A pesar de su poco amigable aspecto, Alaistar era un sujeto no solo calmo y amable, también piadoso y muy creyente. Cada dos frases que hilvanaba hacía mención a Dios o a algún pasaje de las Sagradas Escrituras y cada vez que prometía o juraba algo lo hacía en nombre de los tronos celestiales. Su padre, también ballenero, terminó sus días como predicador protestante en la Patagonia, donde hizo buenas migas con los indígenas locales. El señor Kirkpatrick creció en un ambiente donde todo giraba alrededor de la Biblia y al temor ante el Dios de los ejércitos, porque así era el Todopoderoso en quien él creía, el de los israelitas, el que convertía las ciudades en cenizas y arrasaba con pueblos enteros.
Iluminados por un relámpago, que por unos segundos trajo de vuelta el día sobre la bahía, Alaistar Kirkpatrick le relató cómo era que se había convertido en arponero. Sucedió a los veinte años, durante su tercer crucero alrededor del globo, tras una tormenta que se había llevado a los cazadores del buque. Superadas las marejadas, el capitán ordenó a tres de sus tripulantes hacerse cargo de los arpones y así fue como él terminó de pie, en la proa de una ballenera, con una lanza lista para clavarla en la joroba de uno de los grandes leviatanes que rodaban sobre las olas. Y así fue también como el coletazo de un cachalote moribundo casi le arrancó el ojo derecho, marcando su cara para siempre.

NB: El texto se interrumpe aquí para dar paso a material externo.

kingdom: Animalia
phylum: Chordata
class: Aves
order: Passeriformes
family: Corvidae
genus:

—Fue el único accidente que tuve en mis días de mar —confesó el marinero, que llevaba tres años en el Callao, establecido junto a una mujer que conoció caminando por Lima—, aunque usted sabe amito, el que nace en la mar vuelve tarde o temprano a esos reinos. Sé que moriré en el reino de Neptuno, tragado por el Maëlstrom o dentro de las fauces de una ballena, igual que el profeta Jonás.
Otro relámpago iluminó la bahía y la sombra de los tres mástiles de un buque ballenero se vino encima de Magallanes y su improvisado compañero. Faroles de aceite colgaban tanto de las bordas como de las muchas cuerdas que se mecían bajo los palos de la nave, en cuya proa, bajo el bauprés, el muchacho reconoció el nombre que llevaba casi un día buscando.
—Ahí la tiene, amigo mío, ya le decía yo que Eleonora Hawthorne no era una mujer.
—Eleonora Hawthorne —leyó en voz alta Magallanes, la identificación del viejo navío con aparejo de fragata.
—Ballenero de New Bedford, propiedad de la familia Hienam, unos armadores cuáqueros con mucho dinero, mi amigo, más del que usted o yo vamos a contar en nuestras vidas.
Magallanes no respondió.
—Hay luz en la nave, yo que usted me acerco; ahí podrá entregar lo que su patrón le encargó con tanta prisa. Vaya y protéjase de la lluvia.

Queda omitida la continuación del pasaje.